(Exercise instructions) Exact copy, pictures excluded: please retype the lines from the start of the material through the line containing "created by Ghoti.", both ends included, and nothing more.
:: Listed records
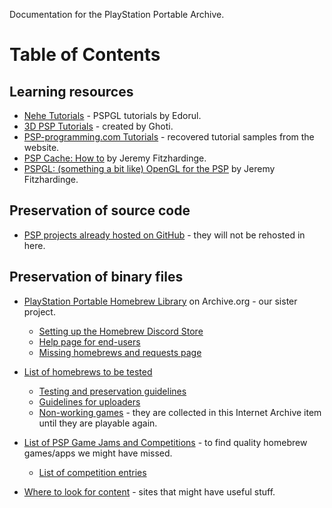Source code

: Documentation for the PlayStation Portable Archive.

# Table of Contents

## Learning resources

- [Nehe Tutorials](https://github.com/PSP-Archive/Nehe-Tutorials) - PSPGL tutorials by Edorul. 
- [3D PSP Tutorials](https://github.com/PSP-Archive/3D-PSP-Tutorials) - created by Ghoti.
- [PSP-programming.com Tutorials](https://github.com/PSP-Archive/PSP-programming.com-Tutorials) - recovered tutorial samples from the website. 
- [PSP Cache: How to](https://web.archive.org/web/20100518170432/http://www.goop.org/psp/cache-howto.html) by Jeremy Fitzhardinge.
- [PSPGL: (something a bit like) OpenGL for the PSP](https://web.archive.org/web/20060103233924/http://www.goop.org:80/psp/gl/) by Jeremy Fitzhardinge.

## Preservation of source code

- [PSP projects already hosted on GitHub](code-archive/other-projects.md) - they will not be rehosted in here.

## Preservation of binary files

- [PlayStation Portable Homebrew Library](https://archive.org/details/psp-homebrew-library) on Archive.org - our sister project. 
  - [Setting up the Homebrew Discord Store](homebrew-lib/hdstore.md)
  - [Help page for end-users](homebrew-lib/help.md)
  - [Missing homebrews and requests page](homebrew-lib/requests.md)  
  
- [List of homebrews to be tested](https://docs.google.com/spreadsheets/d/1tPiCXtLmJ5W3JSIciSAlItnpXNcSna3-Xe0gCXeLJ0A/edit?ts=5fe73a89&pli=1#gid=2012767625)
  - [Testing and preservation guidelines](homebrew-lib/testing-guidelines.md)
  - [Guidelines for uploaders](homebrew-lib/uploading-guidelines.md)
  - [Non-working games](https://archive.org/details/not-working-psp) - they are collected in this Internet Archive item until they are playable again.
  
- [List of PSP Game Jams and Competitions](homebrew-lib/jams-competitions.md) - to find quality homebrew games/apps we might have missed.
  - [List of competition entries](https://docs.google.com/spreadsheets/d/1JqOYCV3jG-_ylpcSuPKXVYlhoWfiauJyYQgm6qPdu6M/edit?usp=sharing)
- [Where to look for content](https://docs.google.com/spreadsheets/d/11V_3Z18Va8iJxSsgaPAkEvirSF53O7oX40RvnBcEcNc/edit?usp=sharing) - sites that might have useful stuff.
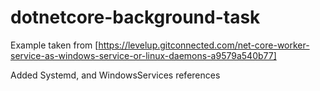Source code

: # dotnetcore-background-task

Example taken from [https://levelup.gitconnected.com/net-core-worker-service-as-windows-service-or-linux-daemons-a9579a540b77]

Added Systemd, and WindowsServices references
::::
(Problem solution)
Source code

: Documentation for the PlayStation Portable Archive.

# Table of Contents

## Learning resources

- [Nehe Tutorials](https://github.com/PSP-Archive/Nehe-Tutorials) - PSPGL tutorials by Edorul. 
- [3D PSP Tutorials](https://github.com/PSP-Archive/3D-PSP-Tutorials) - created by Ghoti.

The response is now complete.